In the material below, find every line containing the string "planeOp" and copy each one. The match is case-sensitive.
----- Data supplied -----
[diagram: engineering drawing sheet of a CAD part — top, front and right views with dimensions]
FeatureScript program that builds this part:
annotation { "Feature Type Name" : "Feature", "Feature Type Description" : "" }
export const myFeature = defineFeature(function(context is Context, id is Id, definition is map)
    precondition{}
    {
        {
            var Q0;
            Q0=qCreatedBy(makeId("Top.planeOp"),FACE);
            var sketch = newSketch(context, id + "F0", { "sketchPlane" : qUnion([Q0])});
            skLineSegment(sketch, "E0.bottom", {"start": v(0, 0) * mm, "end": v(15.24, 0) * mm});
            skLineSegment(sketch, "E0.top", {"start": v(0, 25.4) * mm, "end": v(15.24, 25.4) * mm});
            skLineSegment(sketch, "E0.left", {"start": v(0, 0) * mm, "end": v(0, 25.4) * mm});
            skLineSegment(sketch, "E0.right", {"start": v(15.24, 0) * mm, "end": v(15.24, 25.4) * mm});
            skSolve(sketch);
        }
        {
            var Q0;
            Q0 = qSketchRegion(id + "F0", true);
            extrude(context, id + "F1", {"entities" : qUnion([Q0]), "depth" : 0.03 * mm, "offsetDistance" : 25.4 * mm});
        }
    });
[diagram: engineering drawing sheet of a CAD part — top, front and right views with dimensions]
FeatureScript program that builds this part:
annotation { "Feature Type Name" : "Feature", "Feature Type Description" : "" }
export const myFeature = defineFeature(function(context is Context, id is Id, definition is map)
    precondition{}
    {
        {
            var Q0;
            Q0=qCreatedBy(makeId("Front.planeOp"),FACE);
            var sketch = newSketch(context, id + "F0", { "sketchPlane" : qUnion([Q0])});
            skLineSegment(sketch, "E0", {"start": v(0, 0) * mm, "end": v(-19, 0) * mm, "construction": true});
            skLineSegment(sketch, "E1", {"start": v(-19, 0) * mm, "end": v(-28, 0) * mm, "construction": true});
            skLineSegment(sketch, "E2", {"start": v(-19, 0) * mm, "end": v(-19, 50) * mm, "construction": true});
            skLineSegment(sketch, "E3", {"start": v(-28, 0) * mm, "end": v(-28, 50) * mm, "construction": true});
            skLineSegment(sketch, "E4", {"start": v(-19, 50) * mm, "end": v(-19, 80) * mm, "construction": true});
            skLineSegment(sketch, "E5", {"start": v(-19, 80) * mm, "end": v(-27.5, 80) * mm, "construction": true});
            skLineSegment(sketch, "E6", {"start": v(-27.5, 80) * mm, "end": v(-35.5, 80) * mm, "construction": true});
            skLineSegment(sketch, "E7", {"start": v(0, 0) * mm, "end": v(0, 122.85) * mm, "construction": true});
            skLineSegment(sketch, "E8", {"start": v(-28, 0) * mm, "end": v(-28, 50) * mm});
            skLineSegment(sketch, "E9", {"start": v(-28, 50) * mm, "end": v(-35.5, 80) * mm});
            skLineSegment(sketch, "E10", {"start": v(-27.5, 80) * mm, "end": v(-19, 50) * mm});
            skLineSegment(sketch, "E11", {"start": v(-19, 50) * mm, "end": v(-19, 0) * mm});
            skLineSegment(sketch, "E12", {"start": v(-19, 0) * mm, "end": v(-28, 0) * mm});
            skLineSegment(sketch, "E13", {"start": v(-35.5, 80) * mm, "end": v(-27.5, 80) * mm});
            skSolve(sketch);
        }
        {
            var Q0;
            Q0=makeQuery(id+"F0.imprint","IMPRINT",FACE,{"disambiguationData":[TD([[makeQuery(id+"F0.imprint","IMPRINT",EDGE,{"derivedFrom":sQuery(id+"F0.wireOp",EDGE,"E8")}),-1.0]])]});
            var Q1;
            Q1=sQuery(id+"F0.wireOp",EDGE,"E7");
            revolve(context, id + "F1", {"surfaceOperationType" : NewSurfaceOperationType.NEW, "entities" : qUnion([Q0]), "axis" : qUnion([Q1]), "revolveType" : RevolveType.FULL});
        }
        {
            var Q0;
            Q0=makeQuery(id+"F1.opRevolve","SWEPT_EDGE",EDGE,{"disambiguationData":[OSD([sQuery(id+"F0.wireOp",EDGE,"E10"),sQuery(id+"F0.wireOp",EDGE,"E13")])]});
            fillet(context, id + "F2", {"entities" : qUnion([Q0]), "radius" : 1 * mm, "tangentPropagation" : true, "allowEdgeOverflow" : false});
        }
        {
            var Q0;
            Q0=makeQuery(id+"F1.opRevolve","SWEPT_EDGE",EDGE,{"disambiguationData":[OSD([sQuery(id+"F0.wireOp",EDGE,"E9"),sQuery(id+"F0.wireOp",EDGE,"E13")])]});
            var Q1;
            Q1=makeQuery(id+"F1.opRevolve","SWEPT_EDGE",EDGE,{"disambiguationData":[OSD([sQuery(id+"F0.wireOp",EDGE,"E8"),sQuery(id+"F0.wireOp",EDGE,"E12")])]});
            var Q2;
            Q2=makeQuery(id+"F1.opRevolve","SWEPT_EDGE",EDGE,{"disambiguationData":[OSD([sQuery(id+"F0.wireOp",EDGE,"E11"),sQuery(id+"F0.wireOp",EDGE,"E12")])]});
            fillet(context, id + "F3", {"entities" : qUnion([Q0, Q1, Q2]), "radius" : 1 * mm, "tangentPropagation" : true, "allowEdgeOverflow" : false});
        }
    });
-----
### Worked answer:
            Q0=qCreatedBy(makeId("Top.planeOp"),FACE);
            Q0=qCreatedBy(makeId("Front.planeOp"),FACE);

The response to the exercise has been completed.